Entries shown below:
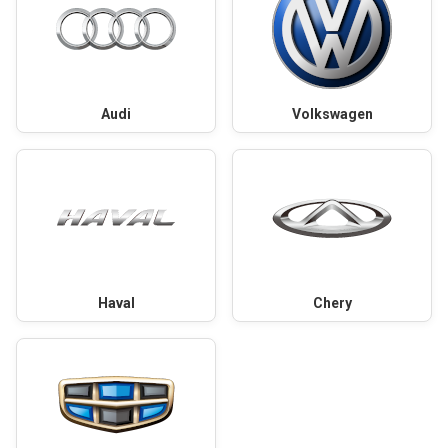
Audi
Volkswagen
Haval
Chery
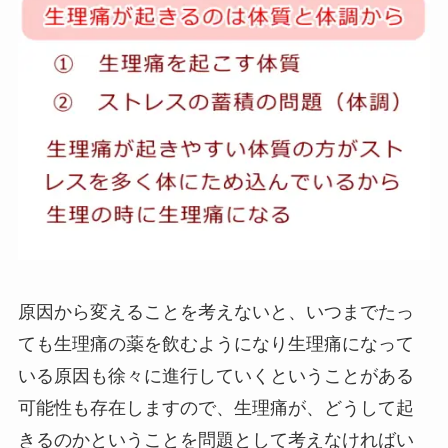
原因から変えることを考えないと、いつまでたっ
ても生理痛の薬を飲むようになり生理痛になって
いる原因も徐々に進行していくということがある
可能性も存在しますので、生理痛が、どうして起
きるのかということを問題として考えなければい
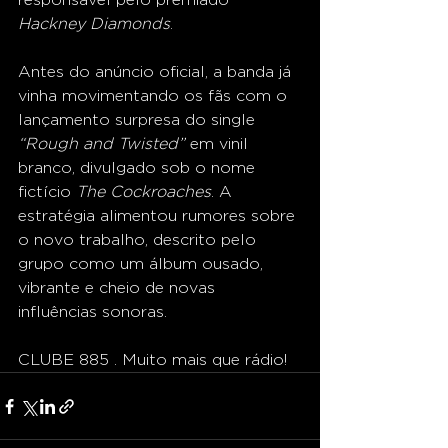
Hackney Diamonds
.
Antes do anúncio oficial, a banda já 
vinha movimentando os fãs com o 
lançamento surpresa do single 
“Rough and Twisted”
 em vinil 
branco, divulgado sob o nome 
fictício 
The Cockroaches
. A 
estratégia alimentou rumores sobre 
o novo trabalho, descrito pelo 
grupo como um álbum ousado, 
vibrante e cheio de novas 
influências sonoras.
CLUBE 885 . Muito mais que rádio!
End of Entries shown.
Entries shown below:
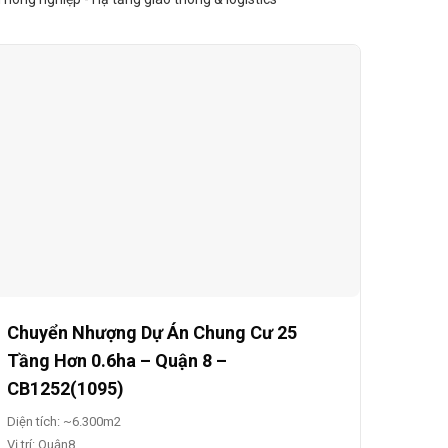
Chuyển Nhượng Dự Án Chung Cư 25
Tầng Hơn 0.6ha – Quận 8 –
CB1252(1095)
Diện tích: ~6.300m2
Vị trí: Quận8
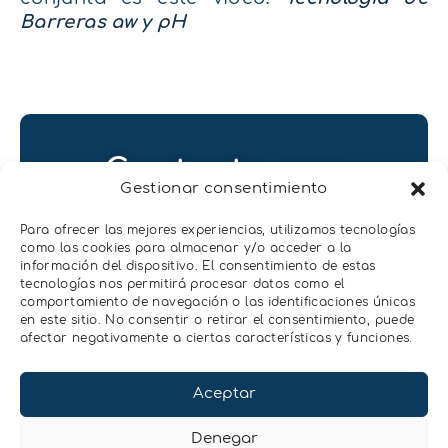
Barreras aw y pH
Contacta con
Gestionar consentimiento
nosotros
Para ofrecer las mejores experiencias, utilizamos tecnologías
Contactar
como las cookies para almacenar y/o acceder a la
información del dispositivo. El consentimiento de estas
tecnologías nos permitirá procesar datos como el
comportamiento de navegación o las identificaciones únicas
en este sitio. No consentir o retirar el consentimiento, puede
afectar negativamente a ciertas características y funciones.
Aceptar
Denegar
End of Entries shown.
Entries shown below:
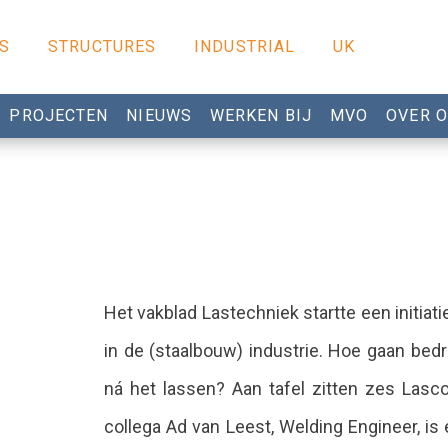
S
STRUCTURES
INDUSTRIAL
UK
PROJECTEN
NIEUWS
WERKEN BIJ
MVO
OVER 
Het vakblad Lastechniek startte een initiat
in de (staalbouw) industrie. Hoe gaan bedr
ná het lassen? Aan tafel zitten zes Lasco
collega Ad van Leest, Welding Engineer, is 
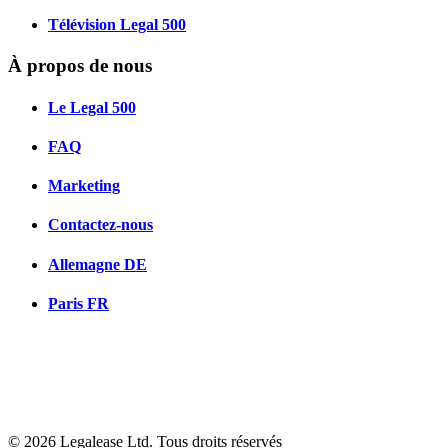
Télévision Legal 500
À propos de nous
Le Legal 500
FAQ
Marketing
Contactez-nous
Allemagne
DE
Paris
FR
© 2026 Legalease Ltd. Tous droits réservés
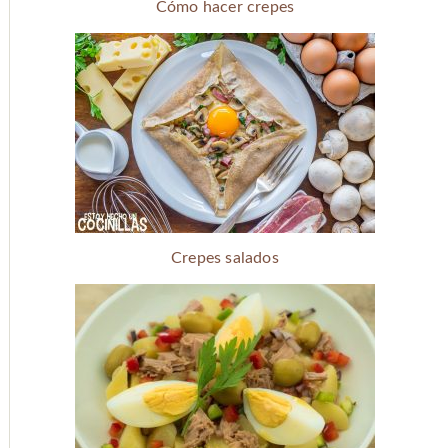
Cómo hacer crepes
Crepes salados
End of Entries shown.
Exercise aim -> Copy the data above word for word, from the line containing "Hackney Diamonds" through the line containing "estratégia alimentou rumores sobre", including both of those lines.

Exercise solution ->
Hackney Diamonds
.
Antes do anúncio oficial, a banda já 
vinha movimentando os fãs com o 
lançamento surpresa do single 
“Rough and Twisted”
 em vinil 
branco, divulgado sob o nome 
fictício 
The Cockroaches
. A 
estratégia alimentou rumores sobre 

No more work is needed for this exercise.